EXERCISE PROMPT => How many lines in the records below contain the word "chart"? Reply with the number alone.

SOURCE DATA =>
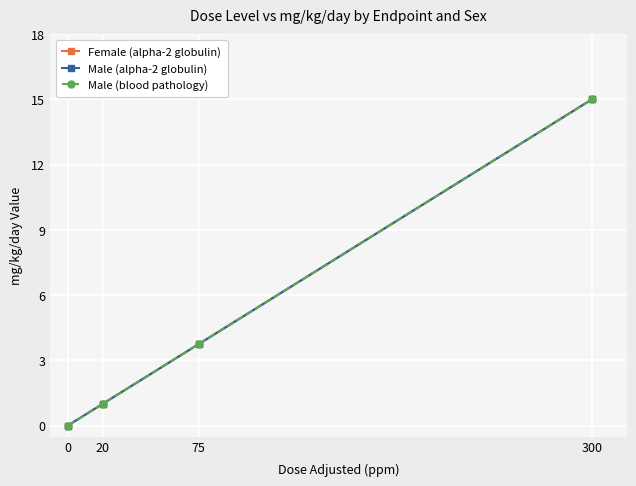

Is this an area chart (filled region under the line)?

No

* * *

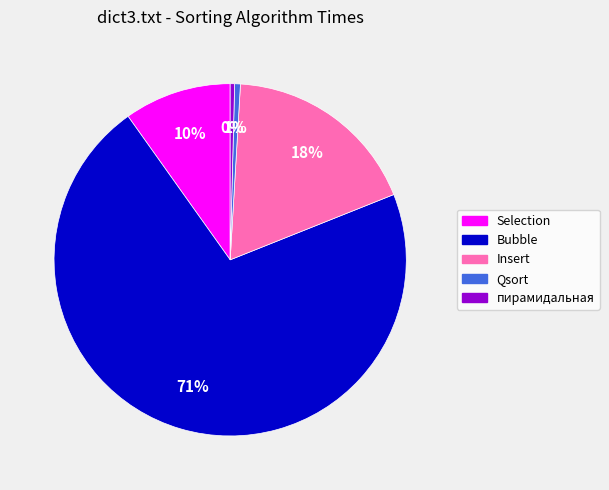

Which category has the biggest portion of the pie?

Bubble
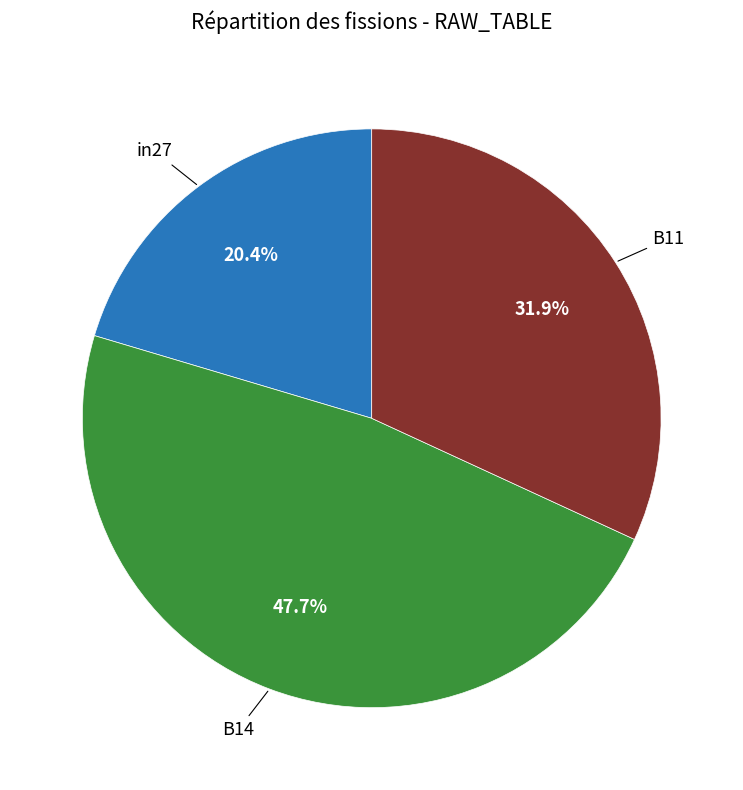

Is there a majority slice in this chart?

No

SOLUTION FOR THIS EXERCISE => 2